### Your goal
Convert the lines below into a Markdown table with two columns, No and Line, numbering entries consecutively from 1. Skip blank lines and leave out the picture markers.
- - - - -
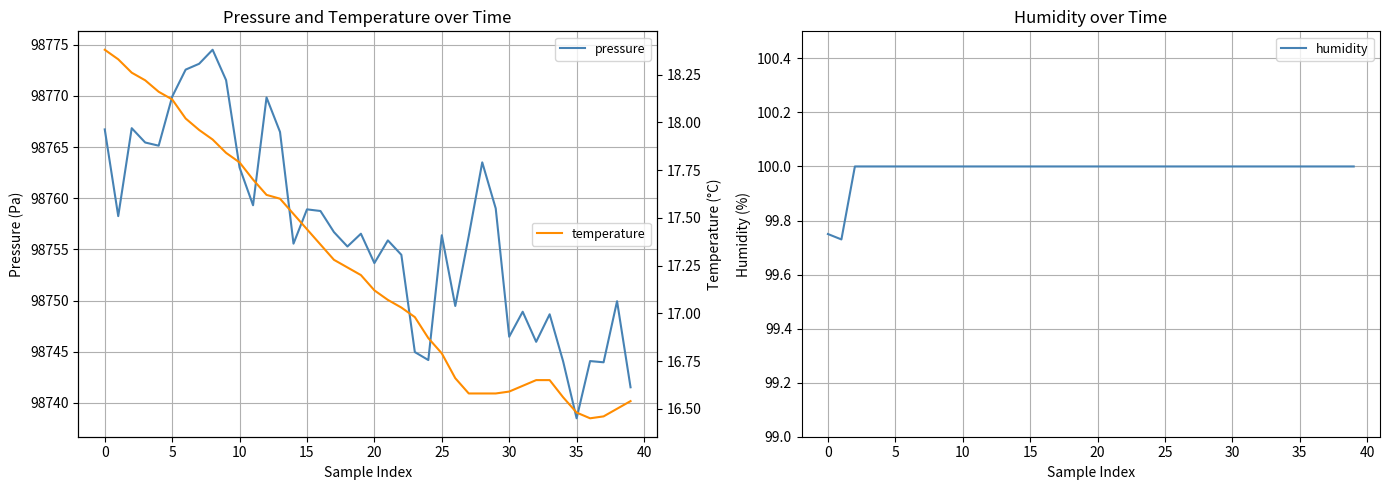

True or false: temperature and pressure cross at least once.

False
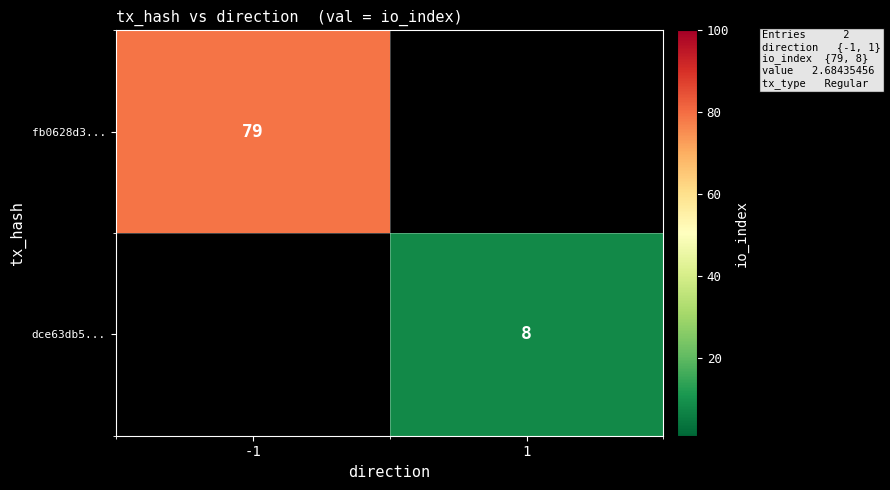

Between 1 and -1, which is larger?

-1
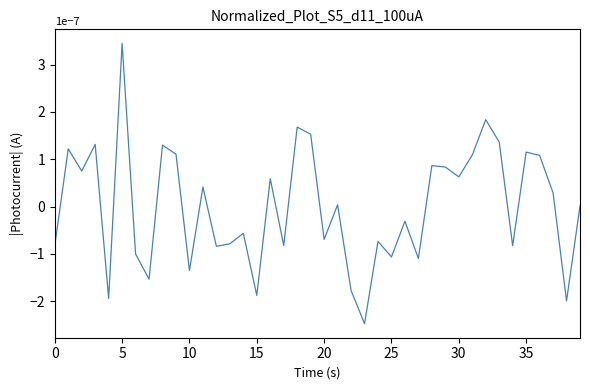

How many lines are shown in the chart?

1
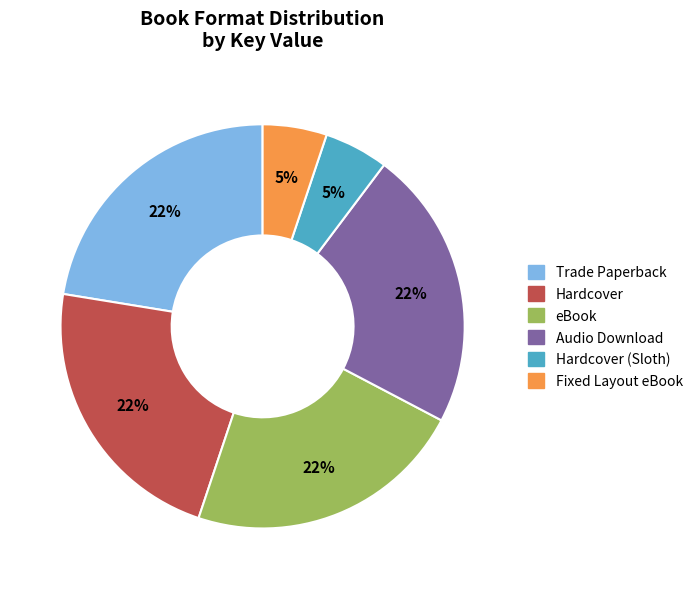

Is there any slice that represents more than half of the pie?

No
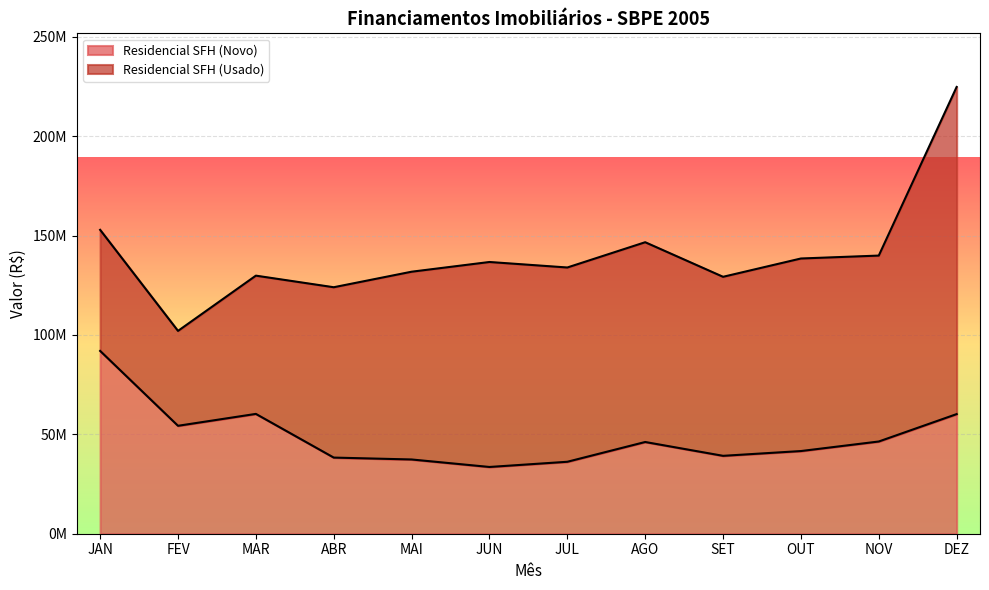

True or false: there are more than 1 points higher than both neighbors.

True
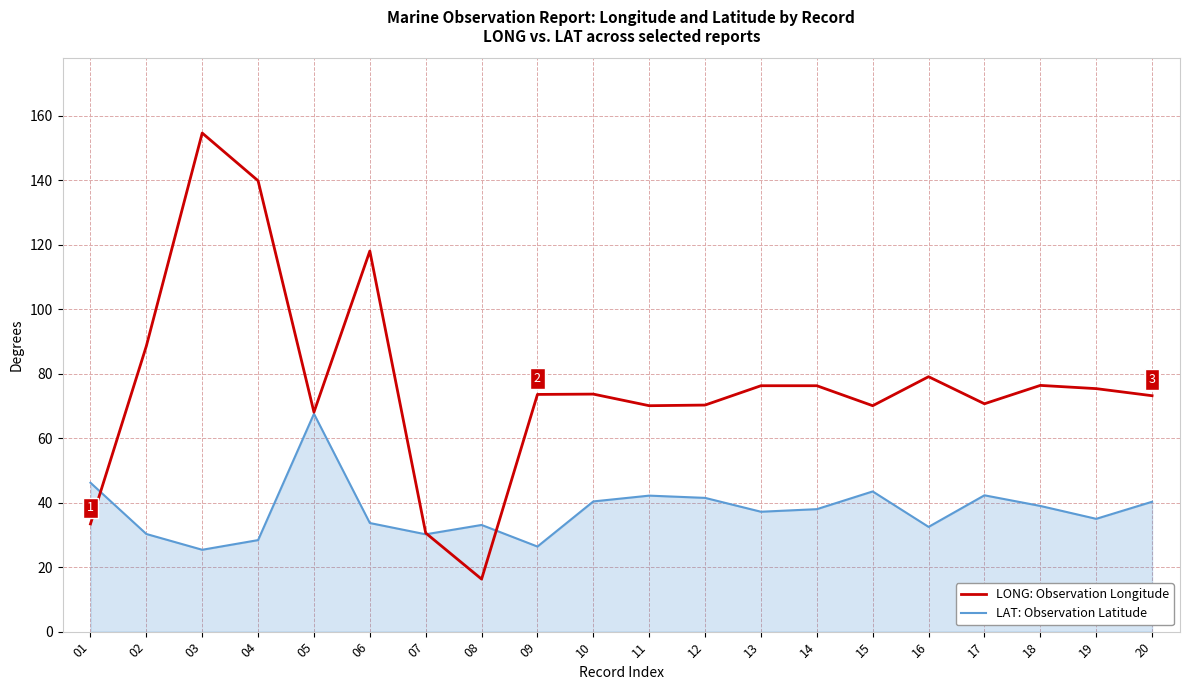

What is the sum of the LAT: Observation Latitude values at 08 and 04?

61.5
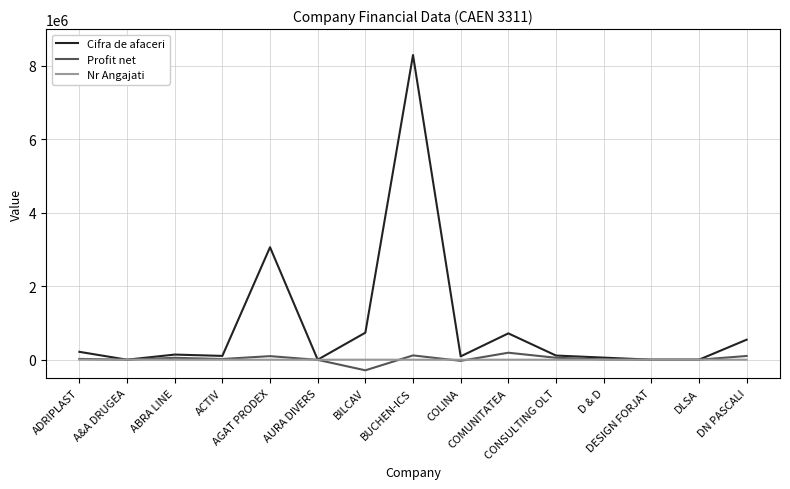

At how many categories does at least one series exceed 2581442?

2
- - - - -
### Reply
| No | Line |
|---|---|
| 1 | True or false: temperature and pressure cross at least once. |
| 2 | False |
| 3 | Between 1 and -1, which is larger? |
| 4 | -1 |
| 5 | How many lines are shown in the chart? |
| 6 | 1 |
| 7 | Is there any slice that represents more than half of the pie? |
| 8 | No |
| 9 | True or false: there are more than 1 points higher than both neighbors. |
| 10 | True |
| 11 | What is the sum of the LAT: Observation Latitude values at 08 and 04? |
| 12 | 61.5 |
| 13 | At how many categories does at least one series exceed 2581442? |
| 14 | 2 |